Showing posts with label wind chimes. Show all posts
Showing posts with label wind chimes. Show all posts

Tuesday, January 17, 2012

Making Way for the New


Though today’s high temperature is forecast to be 66 degrees, it’s chilly out in the garden. The sun has withdrawn and a wind remains; the wind rarely stirs the large wind chimes so I know it’s strong when they’re ringing—and it’s not because I bumped into them.

Still, it felt good to be outdoors again doing some pruning and cleaning up. It’s easy to fall into considering gardening tasks to be a chore when I’m involved in getting other work accomplished or in a hurry to get out the door but today I’m reminded of why I enjoy gardening. In addition to continually discovering new things, I find that I can pray and think as I garden.

Today, I pruned away more of the leggy, Victoria Blue salvia stems with their sometimes shriveled leaves in order to make way for the new growth pushing up from the roots*.

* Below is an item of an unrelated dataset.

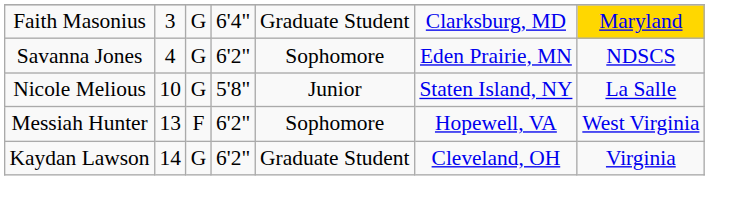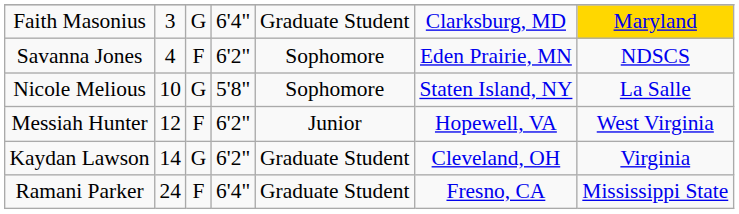Savanna Jones | column 3: G -> F
Nicole Melious | column 5: Junior -> Sophomore
Messiah Hunter | column 2: 13 -> 12
Messiah Hunter | column 5: Sophomore -> Junior
+ row: Ramani Parker | 24 | F | 6'4" | Graduate Student | Fresno, CA | Mississippi State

*When I write about clearing out the old to make way for the new, I sometimes worry that someone will apply such principles to people—those who are “old” or otherwise considered to be “unproductive” but I never mean such things. Jesus said, “Do unto others as you would have them do unto you” (Matthew 7:12). The other day a person who has traveled the world told me, “Nowhere but in America--and maybe Europe, are ‘old’ people looked down upon—everywhere else in the world they are honored for their wisdom.”

Gray hair is a crown of splendor; it is attained in the way of righteousness. Proverbs 16:21

Wednesday, August 31, 2011

Varying Levels


When Hurricane Irene headed for the East Coast of the U.S. last weekend, I had to take my hanging baskets and wind chimes down. It was really just a precaution since we only had a bit of bluster; the forecasters said that the winds would gust up to forty mph. However, we’ve had as much as eighty mph since we’ve lived in this home with no problem—that’s not to say that others didn’t have problems with their trees or that it wasn’t scary, but that my garden and home were fine.

Though very crowded around my feet, without the hanging elements, the garden looked barren above—like a big gaping hole. I realized again how important it is to me to have a garden that surrounds me on various levels. I’ve never been satisfied with a flowerbed with ankle or knee-high plants that I peer down at. In art classes, we artists are always told, that we need to vary the view in our paintings in order to keep the eye interested, “Never make any two things (or lines), even if they are like things, exactly the same.”

My husband and I bought the wind chimes at a Renaissance Festival in 1979; they’ve held up remarkably well all these years. Still, I decided to restring the pipes before rehanging them; they’re strung with monofilament. I’m glad that I learned to tie knots in Girl Scouts and that my troop leader wouldn’t put up with “granny knots”!

Monofilament is a wonderful product; I use it a lot to hang things. It’s inexpensive, strong and nearly invisible.